- **Consigne**
Poursuivez le texte sur le risque médical dans les établissements de santé à partir de sa dernière phrase.

Le dernier Panorama du risque médical des établissements de santé de la Sham1 révèle une progression annuelle des réclamations de plus de 5 % depuis 1998 et une augmentation des coûts2 des sinistres pour les indemnités fixées par les juridictions administratives de 34 %, chaque année, et cela depuis cinq ans. Les spécialités chirurgicales3 représentent plus de la moitié des décisions ayant retenu une responsabilité des établissements des sinistres, largement devant le passage aux urgences et en réanimation (15 %), l’hospitalisation dans les services de médecine (11 %) notamment la cardiologie, l’hépato-gastro-entérologie, la cardiologie, la pédiatrie/néonatologie et la psychiatrie.

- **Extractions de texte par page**
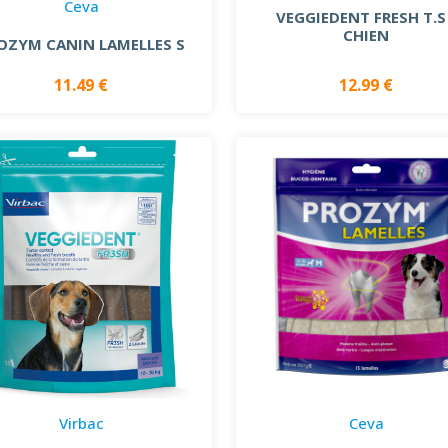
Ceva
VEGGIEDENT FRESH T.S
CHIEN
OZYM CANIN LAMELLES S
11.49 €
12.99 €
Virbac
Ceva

- **Réponse**
Les fondements de la RC médicale
Dès 1936, l’arrêt Mercier4 substitue un fondement contractuel au fondement délictuel de la responsabilité du médecin. En abandonnant le délit, il fonde les relations médecins/malades en termes de contrats, avec sa fameuse obligation de moyens pour le praticien. Durant la deuxième moitié du XXe siècle, le contentieux de la responsabilité médicale a pris une part grandissante dans l’activité judiciaire. La jurisprudence judiciaire pose le principe de la nécessité de la preuve de la faute du médecin pour engager la responsabilité civile de ce dernier. L’octroi des dommages et intérêts pour les malades qui avaient été victimes d'un accident médical n’était possible que s’il existait le trépied : « faute, dommage direct et personnel, lien de causalité entre les deux. » En revanche, il appartenait au patient d’apporter la preuve du manquement à l’obligation de moyens5.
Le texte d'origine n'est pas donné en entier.